(User interface change data)
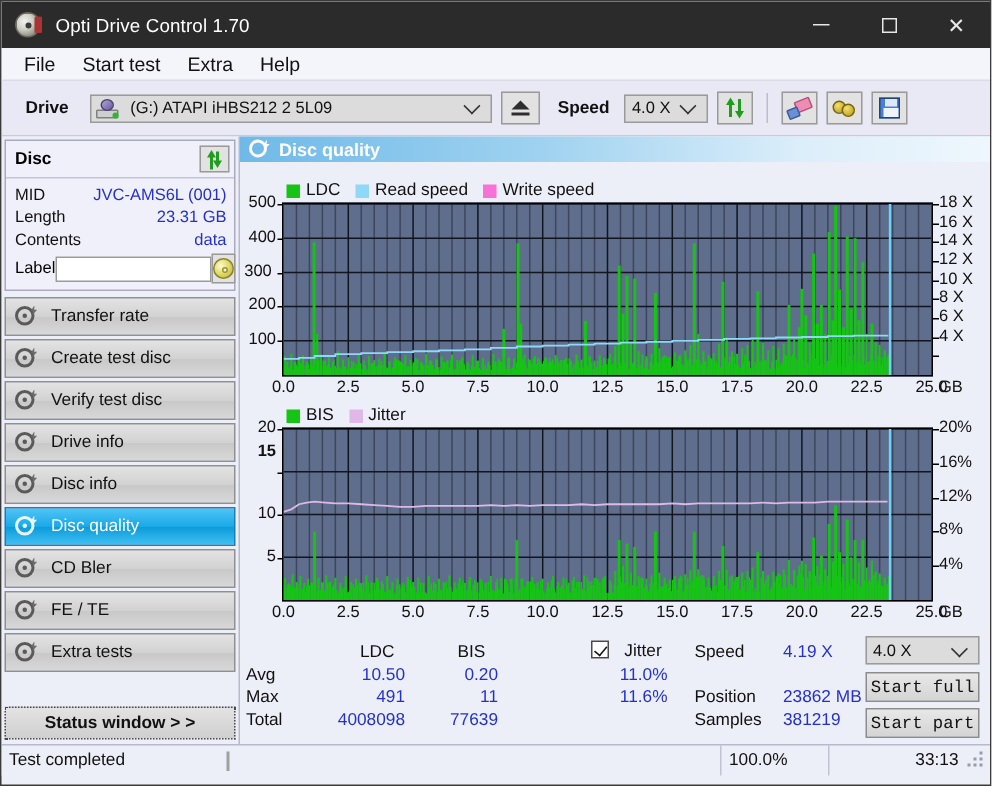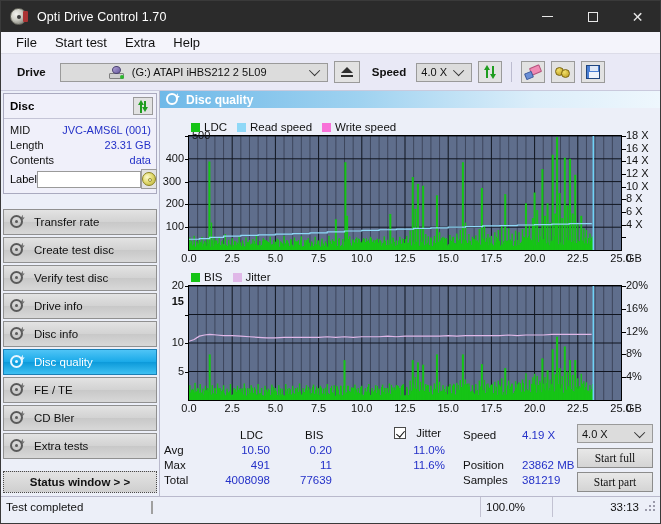"(G:) ATAPI iHBS212 2 5L09" #drive-combo { padding-left: 45px -> none }
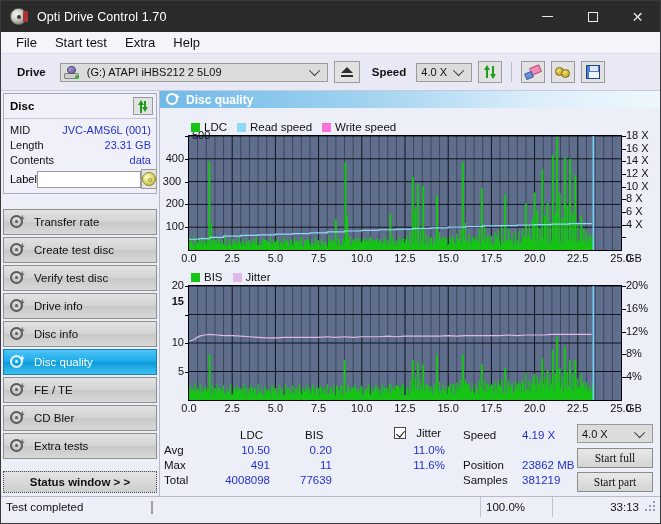"500" div.axlabel { margin-left: 32px -> none; text-align: none -> right }
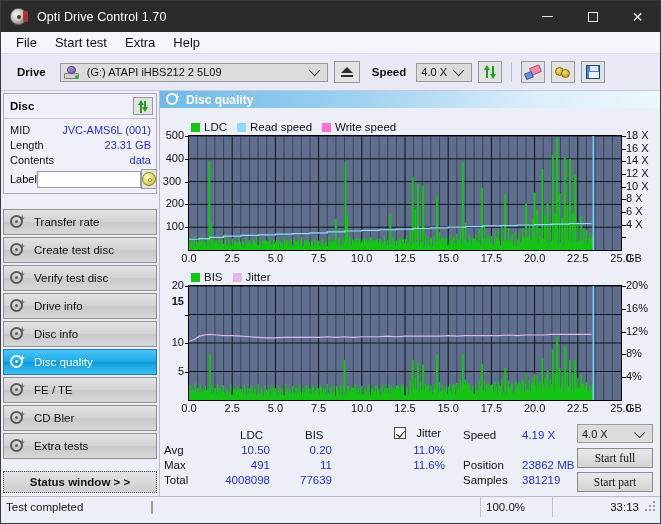"Transfer rate" .nav { margin: 15px 2px 0 2px -> 4px 2px 0 2px }
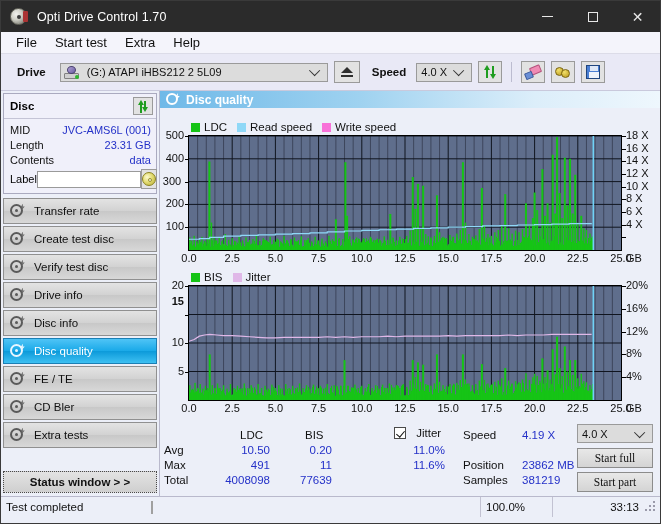"FE / TE" div.navbtn { order: before "CD Bler" -> after "CD Bler" }
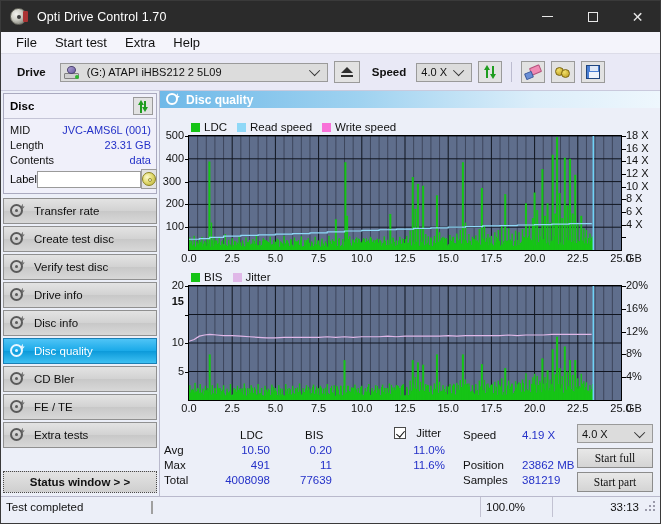"Start full" .btn-std { font-family: Liberation Serif, serif -> Liberation Mono, monospace }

INSTRUCTIONS FOR THE TASK:
Give again, word for word, only the lines from the one with "margin: 15px 2px" through the last line of the entries, both included; no pictures go in the copy.

ANSWER BOX:
"Transfer rate" .nav { margin: 15px 2px 0 2px -> 4px 2px 0 2px }
"FE / TE" div.navbtn { order: before "CD Bler" -> after "CD Bler" }
"Start full" .btn-std { font-family: Liberation Serif, serif -> Liberation Mono, monospace }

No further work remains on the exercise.